Trabajando con un libro de física y química, leo, sobre la degradación de la energía, que, si bien la energía no se puede crear ni destruir, sí que se transforma, y que la naturaleza establece el sentido en el que se produce dicha evolución, desde los sistemas más ordenados a los menos ordenados. Y que siempre que un sistema evoluciona de forma espontánea desde una situación más ordenada hacia otra con más desorden, resulta que es imposible devolverlo a la situación física anterior. Dicha evolución se denomina «proceso irreversible».
A mí, no sé por qué, siempre me cuesta aceptar que algo es irreversible. No hablo ya de la muerte como final de una parte del camino, sino de cosas o situaciones de la vida que una vez se acaban y ya.
Empecemos por lo banal. Cuando tenía 18 años me regalaron mis primeros vaqueros Levis. Había todo un ritual por aquel entonces, que no recuerdo muy bien en qué consistía, pero que era algo así como meterlos en una bañera (no sé si solo en agua o con algún tipo de jabón) para que la tela vaquera, la «auténtica», se reblandeciera y luego fuera cogiendo mejor la forma de tu cuerpo. Esos vaqueros me duraron muchos años, los fui alargando todo lo que pude, añadiéndoles trozos de tela cuando se rompían (no se llevaba entonces eso de los vaqueros rotos). Esos trozos de tela, a los que en Vitoria mis amigas y yo llamábamos «petachos», eran cuidadosamente elegidos. A mí me gustaban los de cuadros, tipo escocés o punk, según se quiera ver.

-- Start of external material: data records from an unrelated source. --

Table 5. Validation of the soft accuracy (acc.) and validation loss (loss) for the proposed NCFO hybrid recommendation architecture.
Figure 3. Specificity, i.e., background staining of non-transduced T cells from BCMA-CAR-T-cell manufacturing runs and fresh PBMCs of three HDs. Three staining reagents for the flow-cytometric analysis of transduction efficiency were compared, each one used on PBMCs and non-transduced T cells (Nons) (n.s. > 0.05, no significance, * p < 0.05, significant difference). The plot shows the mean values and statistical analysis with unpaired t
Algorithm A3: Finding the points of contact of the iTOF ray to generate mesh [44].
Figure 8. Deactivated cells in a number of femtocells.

Pues bien, un día los Levis fueron inservibles. No sé cuándo se produjo ese momento exacto, pero llega un instante en que constatas que aquello es, efectivamente, irreversible.

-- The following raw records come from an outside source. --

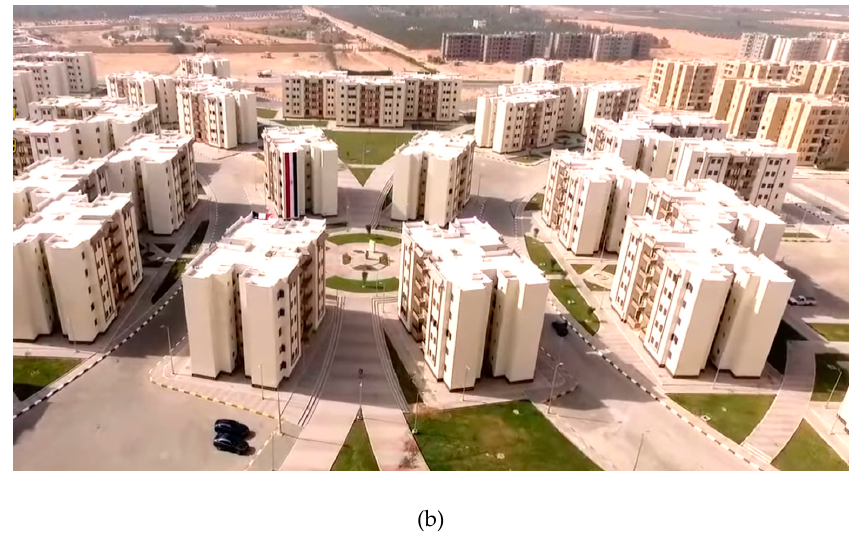
Figure 12. ( a ) Social housing in New Asyiut, the same typology as in 12b [146]. ( b ) Social housing in 10th of Ramadan city [148].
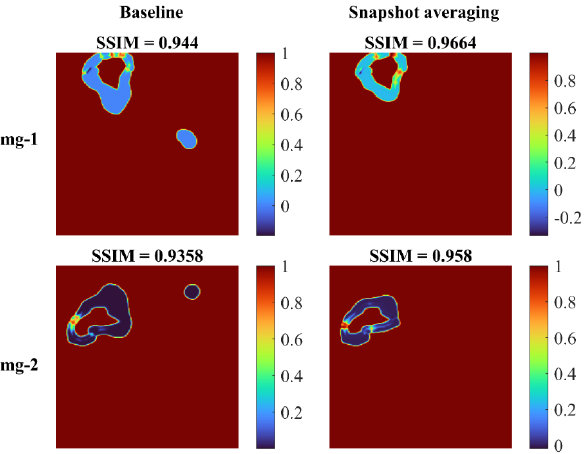
Figure 8. SSIM quality maps shown for the predictions achieved for a couple of test CXRs, by the baseline (Inception-V3 UNet model trained with lung-cropped CXRs/masks at the 256 × 256 resolu- tion), and the snapshot averaging of the top-5 model snapshots with their optimal TTA combination. We observed higher values for the SSIM using the snapshot averaged predictions compared to the baseline, signifying that the predicted masks were increasingly similar to the ground truth masks. Snapshot averaging removed the false positives, and demonstrated improved prediction similarity to the ground truth, with a higher SSIM value, compared to the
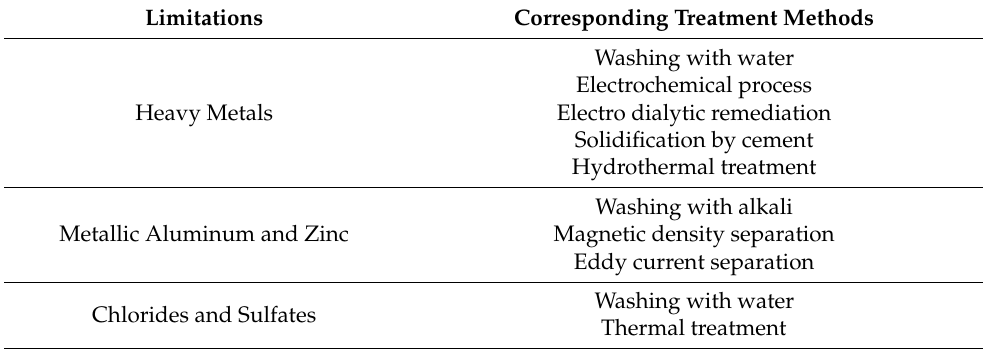
Table 3. Limitations and treatment methods of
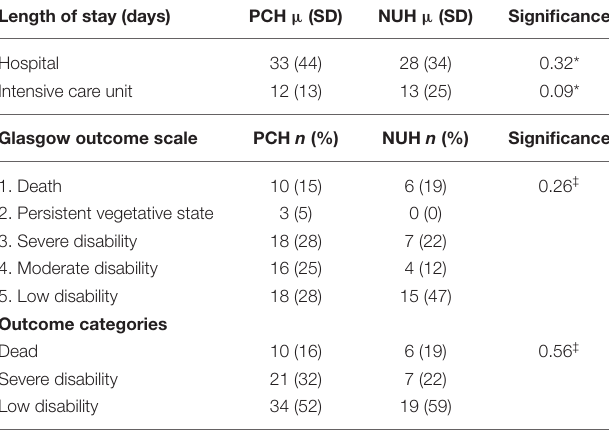
TABLE 6 | Functional and institutional outcomes. Length of stay (days)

También pasa con las personas: las parejas, las amistades, la gente con la que nos relacionamos, o con los trabajos incluso y, si nos ponemos, con los sueños. Hay cosas que no se pueden mantener eternamente, que van evolucionando (o involucionando) de tal manera que el proceso es imparable y nada de lo que se haga puede devolver a esa persona a la situación anterior. Algo se ha roto. Algo ha cambiado. Se ha pasado, efectivamente, de una situación más ordenada a otra más desordenada. Tan desordenada que no hay quien la enderece. Así, un día, estás mirando por la ventana cómo el viento quizá excesivo aturde las ramas de los árboles cuando te das cuenta de que aquello, sea lo que sea, es irreversible. No le puedes dar la vuelta, como a ese jersey que te regalaron y que, no sabes por qué, sueles usar más por el lado estampado.

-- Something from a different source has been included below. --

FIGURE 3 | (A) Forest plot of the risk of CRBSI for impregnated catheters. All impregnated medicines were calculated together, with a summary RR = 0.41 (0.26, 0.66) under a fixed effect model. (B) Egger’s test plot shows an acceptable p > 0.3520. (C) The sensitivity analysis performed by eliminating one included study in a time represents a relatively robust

Los sueños también se comportan así a veces. Tienes un sueño en el que piensas de vez en cuando o todo el rato hasta llegar a agobiarte. Lo visualizas (dicen que la visualización tiene un enorme potencial) y te recreas en las imágenes. Lo sueñas cuando estás despierto y cuando estás dormido. Es tu sueño. Pero eso no quiere decir nada. Hay gente que ha hecho grandes cosas con los sueños hasta convertirlos en pura genialidad, pero no todos somos geniales, al menos no todo el tiempo.
No estoy hablando de pesimismo, entendedme, sino de que hay sueños que se caen, que no se pueden sostener. Y cuando el sueño se cae, cuando se difumina como una nube que se va deshaciendo poco a poco ante tu mirada atónita o prendada, se abre una especie de vacío que no sabes con qué rellenar.
Hay quien se apresura a llenar ese vacío que deja el sueño al caerse con otro sueño igual de voluminoso.
Hay quien lo rellena de pequeños sueños, menos ampulosos, pero más cuantiosos, como si fuera una colcha de patchwork.
Y hay quien no hace nada más que sentarse a observar ese espacio. Quien lo prueba sabe que, en ocasiones, uno puede llegar a familiarizarse con esa especie de vacío y llegar a sentirse razonablemente cómodo.
En fin, cuando hablamos de sueños, que es un tema que me gusta, hablamos de cualquier cosa. Es como si pusiéramos la variable x. Las personas se caen, se rompen, se alejan, se transforman, evolucionan, involucionan, se deshacen. También las relaciones, los proyectos, los trabajos…
Todos hemos debido vivir en algún momento ese punto exacto de admitir que se está produciendo algo irreversible. Suele doler más cuanto más nos empeñamos en estirarlo o en darle la vuelta, pero el resultado es el mismo: un punto final.
Lo bueno de los puntos finales es que a veces no son el final de todo, sino que son solo el final de un capítulo, un apartado, una sección… que da paso a otro capítulo, otro apartado, otra sección…
Detrás de lo irreversible asoman, de vez en cuando, un espacio y un tiempo desconocidos para soñar algo nuevo.
Otra semana laboral que, irreversiblemente, finaliza con la belleza.